Die nachstehende Arbeitstransskription der in der Österreichischen Nationalbibliothek (Sammlung von Handschriften und Alten Drucken) in 11 Manuskriptbänden aufbewahrten Tagebücher des gräflich Esterházyschen Sekretärs Joseph Carl Rosenbaum (1757-1829) wurde vom Autor ursprünglich für private Zwecke als Findhilfe für architekturgeschichtliche Recherchen angefertigt, um das digitale Auffinden von Personen und Zusammenhängen zu erleichtern, die im Zusammenhang mit der Arbeit am „Architektenlexikon Wien 1770-1945“ relevant wurden. Es handelt sich demnach lediglich um eine Findhilfe, keineswegs aber um eine wissenschaftlichen Ansprüchen genügende Edition. Diesem Primärzweck entsprechend, weicht die Transskription vom Originaltext in folgenden Details ab:
Rosenbaums biedermeierliche Schreibweise wurde modernisiert, seine Syntax jedoch weitgehend beibehalten; seine nicht immer eindeutige Interpunktation (mittels Bindestrichen) jedoch durch die heute gebräuchliche ersetzt.
Innerhalb der einzelnen Tageseintragungen wurden die gelegentlich vorkommenden Wiederholungen ein und desselben Sachverhaltes zusammengezogen.
Die von Rosenbaum ausgeschriebenen Wochentagsnamen wurden weggelassen, da mit dem Datum des jeweiligen Tageseintrags redundant. Dieses wurde im Format Jahr / Monat / Tag wiedergegeben. Die Bezeichnungen von Feiertagen wurden beibehalten. •Die ab etwa 1816 stereotyp wiederkehrenden Notizen zum täglichen Wetter und zum jeweiligen Programm der Hoftheater und des Theaters an der Wien wurden an den Beginn des jeweiligen Tageseintrages gerückt.
Bei Personennamen, deren Schreibweise bei Rosenbaum nicht selten variiert, wurde eine einheitliche und möglichst dokumentarisch belegte Schreibweise angewendet.
Fragliche Lesungen von Personen-, Ortsnamen u. dgl. wurden durch nachgestellte Fragezeichen (?) gekennzeichnet, Rosenbaumsche Abkürzungen entweder ausgeschrieben oder ihre wahrscheinliche Ergänzung in eckige Klammern gesetzt. Abgesehen davon wurde auf möglichste inhaltliche Vollständigkeit der Textwiedergabe geachtet. Kleinere Auslassungen und Tippfehler sind bei einer manuellen Eingabe von rund 9 Millionen Zeichen trotz aller Sorgfalt nicht ganz auszuschließen. Wem aber mit der raschen Auffindbarkeit von Personen, Orten, Sachbegriffen etc. gedient ist, ist eingeladen, sich dieser Ressource zu bedienen.
Der Autor ersucht lediglich um Einhaltung der üblichen Zitierungsusancen (siehe obenstehender Titel oder abgekürzt, z B. in Fußnoten Datum des zitierten Eintrages, bzw. bei Einträgen ohne Datum mit Band und pagina).

========================================

▸ **AUFGABE**
Schreibe aus der Vorbemerkung zu Rosenbaums Tagebüchern den Abschnitt von „Die von Rosenbaum“ bis „jeweiligen Tageseintrages gerückt.“ wortgetreu ab.

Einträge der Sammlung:
========================================

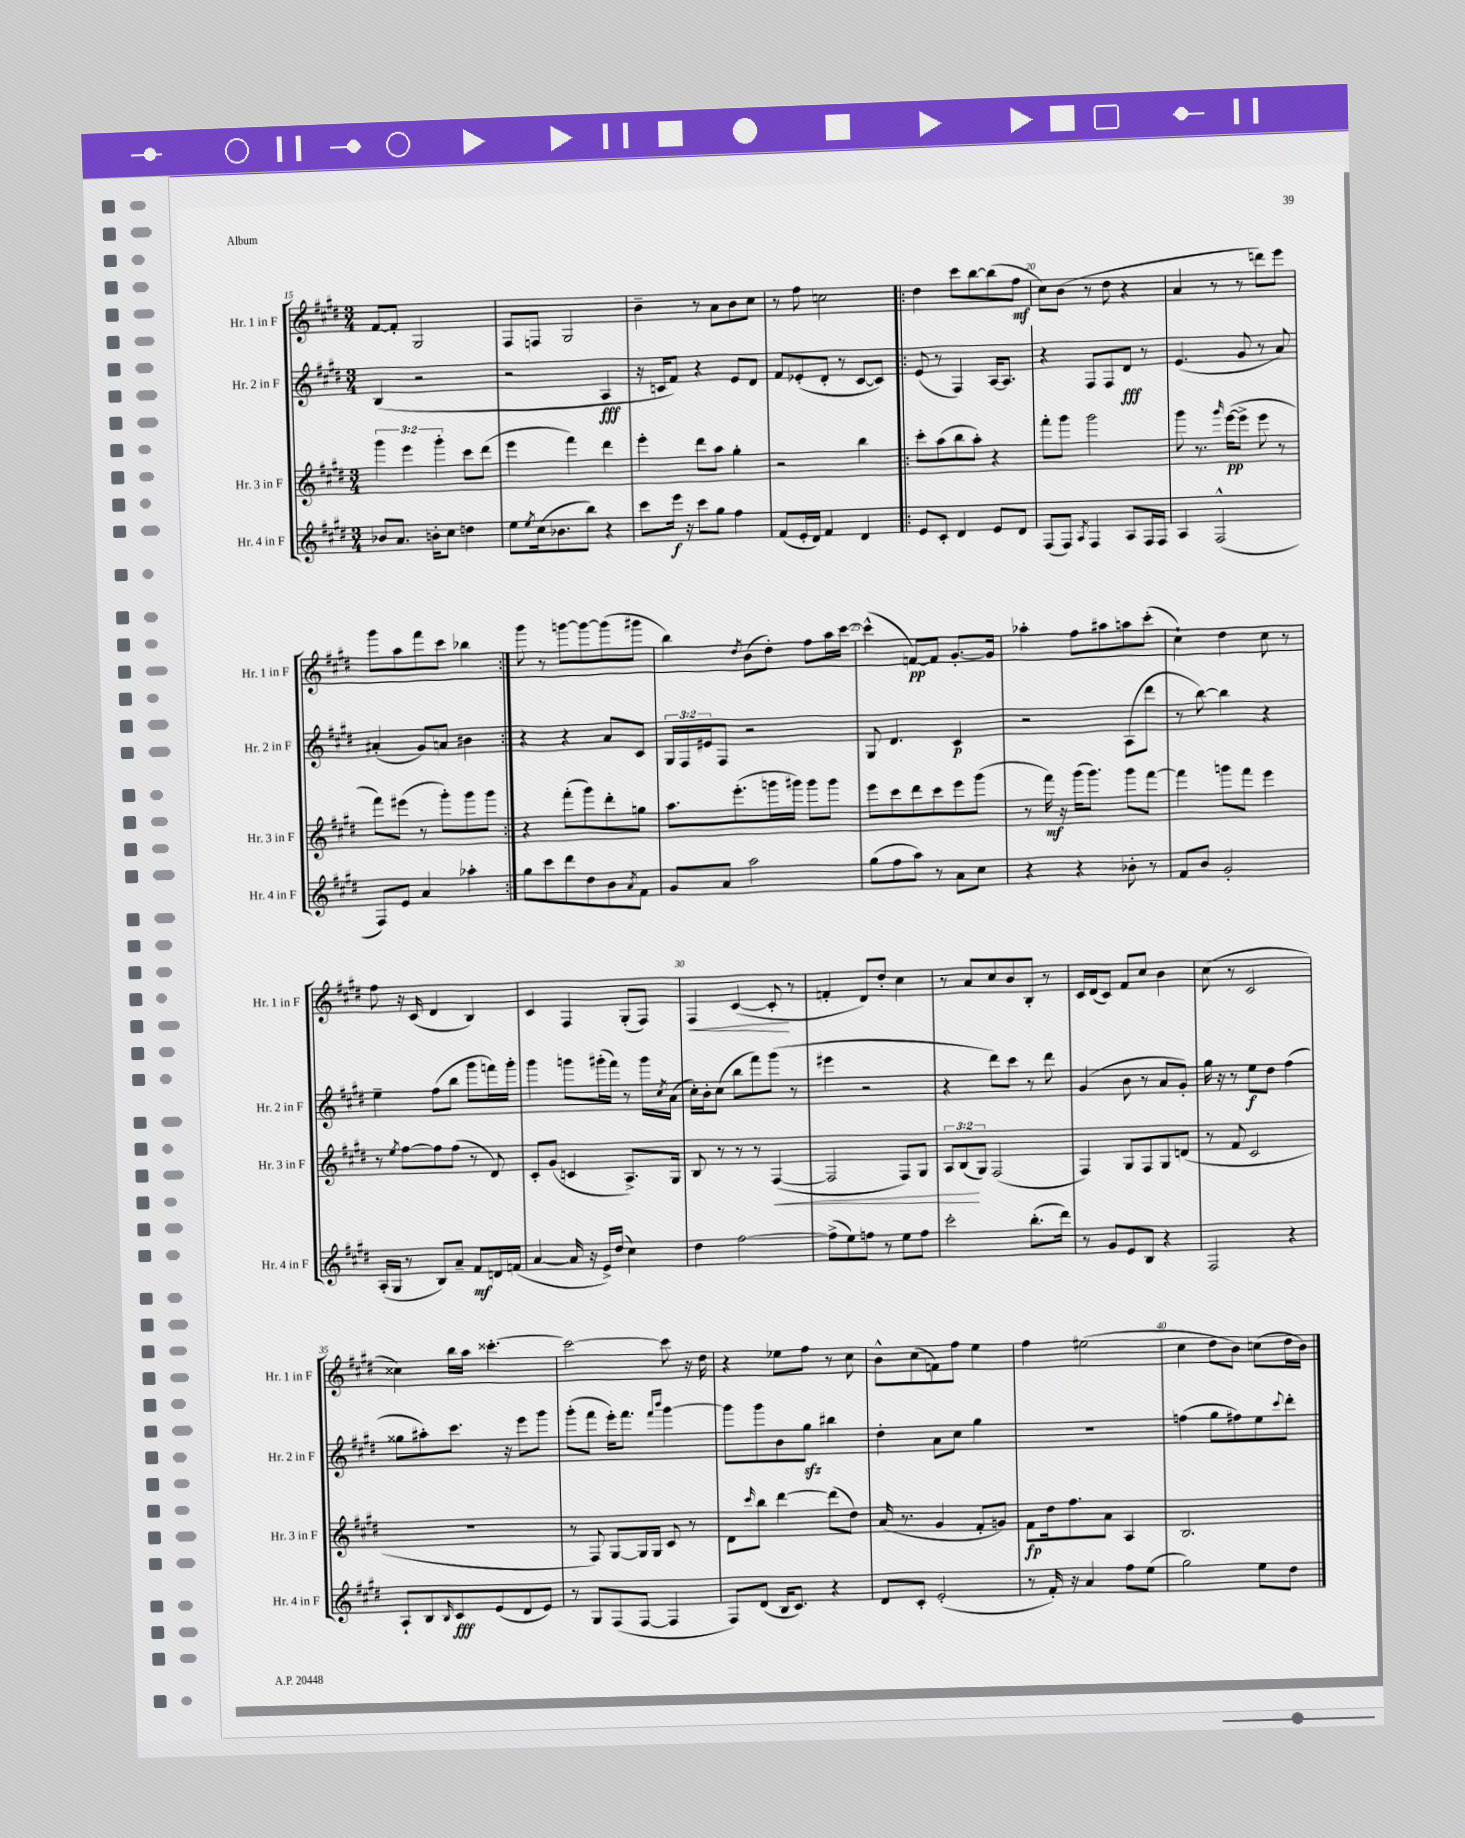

**kern	**kern	**kern	**kern
*staff4	*staff3	*staff2	*staff1
*clefG2	*clefG2	*clefG2	*clefG2
*k[f#c#g#d#]	*k[f#c#g#d#]	*k[f#c#g#d#]	*k[f#c#g#d#]
*M3/4	*M3/4	*M3/4	*M3/4
8b-	6ggg#	(4B	[8f#
8.a	.	.	8f#']
.	6eee	.	.
.	.	2r	2G#
16b'	.	.	.
.	6ggg#'	.	.
8cc#	.	.	.
4dd	8ccc#	.	.
.	(8ddd#	.	.
=	=	=	=
8ee	4eee	2r	8F#
8qee	.	.	.
(16cc#	.	.	8F
8.b-	.	.	.
.	4fff#)	.	2G#
8bb)	.	.	.
4r	4ddd#	4A	.
=	=	=	=
8ccc#	4eee'	16r	4b~
.	.	16c	.
16eee	.	8f#)	.
16r	.	.	.
8ccc#	8ddd#	4r	8r
8gg#	8aa	.	8a
4ff#	4gg#'	8e	8b
.	.	8d#	8cc#
=	=	=	=
(8f#	2r	8f#	8r
16e'	.	(8e-'	8ff#
16d#)	.	.	.
4f#	.	8d#'	2cc
.	.	8r	.
4d#	4bb	[8c#	.
.	.	8c#])	.
=!|:	=!|:	=!|:	=!|:
8e	8ccc#'	(8e	4dd#
8c#'	(8aa	8r	.
4d#	8bb	4F#)	8ccc#
.	8aa')	.	[8bb
8e	4r	[16A	(8bb]
.	.	8.A]	.
8d#	.	.	8ff#
=	=	=	=
(8F#	8fff#'	4r	8cc#)
8F#)	8ggg#	.	(8b
8qA	.	.	.
4F#	2ggg#	8F#	8r
.	.	8F#	8dd#
8A	.	8d#	4r
16F#	.	8r	.
16F#	.	.	.
=	=	=	=
4A	8ggg#	(4.e	4a
.	8.r	.	.
(2F#^^	.	.	8r
.	16qqggg#	.	.
.	([16eee	.	.
.	8eee^]	8g#	8r
.	8eee	8r	8ddd)
.	8r	8a)	8eee
=	=	=	=
8F#)	8fff#)	(4a#'	8ggg#
8e	(8eee#	.	8aa
4a	8r	8g#)	8fff#
.	8ggg#')	8a	8ccc#
4aa-'	8ggg#	4b#	4bb-
.	8ggg#	.	.
=:|!	=:|!	=:|!	=:|!
8gg#	4r	4r	8ggg#
8ccc#	.	.	8r
8ddd#	(8fff#'	4r	[8ggg
8dd#	8ggg#)	.	8ggg_
8b	8ddd#'	8a	(8ggg]
8qa	.	.	.
8f#	8gg	8c#	8ggg#
=	=	=	=
8g#	8.aa	24G#	4bb)
.	.	24F#	.
.	.	24e#	.
8a	.	8F#	.
.	(8.eee'	.	.
.	.	.	8qdd#
2aa	.	2r	(8b
.	16ggg	.	8dd#')
.	16ggg#)	.	.
.	8ggg#	.	8ff#
.	8ggg#	.	16aa
.	.	.	[16ccc#
=	=	=	=
(8gg#	8eee	8G#	(4ccc#^^]
8ff#	8ccc#	4.d#	.
8aa)	8ddd#	.	[8f)
8r	8ccc#	.	8f]
8a	8eee	4c#	[8.g#'
8cc#	(8ggg#	.	.
.	.	.	16g#]
=	=	=	=
4r	8r	2r	4aa-'
.	16fff#)	.	.
.	16r	.	.
4r	(16ggg#	.	8ff#
.	8.ggg#)	.	.
.	.	.	8aa#
8b-'	8ggg#	(8A	8aa
8r	[8fff#	8ddd#	(8ccc#'
=	=	=	=
8f#	4fff#]	8r	4cc#`)
8b	.	[8bb)	.
2g#'	8ggg	4bb]	4dd#
.	8fff#	.	.
.	4eee	4r	8cc#
.	.	.	8r
=	=	=	=
(16A'	8r	4ee~	8ff#
16G#	.	.	.
.	8qee	.	.
8r	[8ff#	.	16r
.	.	.	(16c#
8B)	8ff#]	(8ff#	4d#
8a~	(8ff#	8bb	.
8f#	8r	8ggg#	4B)
16d	8d#)	16fff)	.
(16f	.	16ggg#'	.
=	=	=	=
[4a	8c#'	4ggg#	4c#
.	(8g#	.	.
16a]	4c	8ggg	4F#
16r	.	.	.
16e^)	.	(16ggg#'	.
(16dd#	.	16fff#)	.
4cc#)	8.A^)	8r	(8G#'
.	.	16ggg#	8F#)
.	.	8qcc#	.
.	16G#	(16a	.
=	=	=	=
4dd#	8B	16cc#')	4F#
.	.	16b'	.
.	8r	(8cc#	.
[2ff#	8r	8bb	([4c#
.	8r	8fff#)	.
.	([4F#	(8ggg#	8c#']
.	.	8r	8r
=	=	=	=
(8ff#^]	2F#]	4eee#	4f'
8ee)	.	.	.
8ff	.	2r	8d#)
8r	.	.	8dd#'
8ee	8F#)	.	4cc#
8ff	8G#	.	.
=	=	=	=
2ccc#'	12A	4r	8r
.	(12B	.	.
.	.	.	8a
.	12G#)	.	.
.	(2F#	8ddd#)	8cc#
.	.	8ccc#	8b
(8.bb'	.	8r	8B'
.	.	8ddd#	8r
16ddd#)	.	.	.
=	=	=	=
8r	4F#)	(4g#	16c#
.	.	.	(16d#
8g#	.	.	8c#)
8e	8G#	8b	8f#
8B	8F#	8r	8cc#
4r	8G#	8a	4b
.	(8d	8g#')	.
=	=	=	=
2F#	8r	16gg#	(8cc#
.	.	16r	.
.	8f#	8r	8r
.	2c#	8ee	2c#
.	.	8dd#	.
4r	.	(4ff#	.
=	=	=	=
8A`	2.r	8gg##	4cc##)
8B	.	8aa#')	.
16qqB	.	.	.
8c#	.	8.ccc#	16bb
.	.	.	16aa
(8e	.	.	[4.ccc##'
.	.	16r	.
8d#	.	8eee	.
8e)	.	8ggg#	.
=	=	=	=
8r	8r	(8ggg#'	2ccc##_
8G#	8F#)	8fff#	.
(8F#	[8G#	16eee')	.
.	.	8.fff#	.
[8F#	16G#]	.	.
.	16G#	.	.
.	.	16qqfff#	.
.	.	16qqbbb	.
4F#]	8c#	[4ggg#	8ccc##]
.	8r	.	16r
.	.	.	16dd#
=	=	=	=
8F#)	8d#	8ggg#]	4r
.	16qqccc#	.	.
(8d#	8bb	8ggg#	.
16B	[4ddd#	8b	8ee-
8.c#)	.	.	.
.	.	8gg#	8ff#
4r	(8ddd#]	4bb#	8r
.	8dd#)	.	8cc#
=	=	=	=
8d#	(16a	4dd#'	8b^^
.	8.r	.	.
8c#'	.	.	(8cc#
(2e'	4g#	8a	8f)
.	.	8cc#	8ff#
.	8f#'	4gg#	4ee
.	8g)	.	.
=	=	=	=
8r	8f#	2.r	4ff#
16f#')	16dd#	.	.
16r	8.ff#	.	.
4a	.	.	(2ee#
.	8a	.	.
8ff#	4A	.	.
(8ee	.	.	.
=	=	=	=
2gg#)	2.B	(4ff	4cc#
.	.	8gg#	8dd#
.	.	8ff#)	8b)
8ee	.	8ee	(8cc
.	.	8qqccc#	.
8dd#	.	8ddd#'	16dd#
.	.	.	16b)
==	==	==	==
*-	*-	*-	*-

========================================

▸ **ERWARTETE ANTWORT**
Die von Rosenbaum ausgeschriebenen Wochentagsnamen wurden weggelassen, da mit dem Datum des jeweiligen Tageseintrags redundant. Dieses wurde im Format Jahr / Monat / Tag wiedergegeben. Die Bezeichnungen von Feiertagen wurden beibehalten. •Die ab etwa 1816 stereotyp wiederkehrenden Notizen zum täglichen Wetter und zum jeweiligen Programm der Hoftheater und des Theaters an der Wien wurden an den Beginn des jeweiligen Tageseintrages gerückt.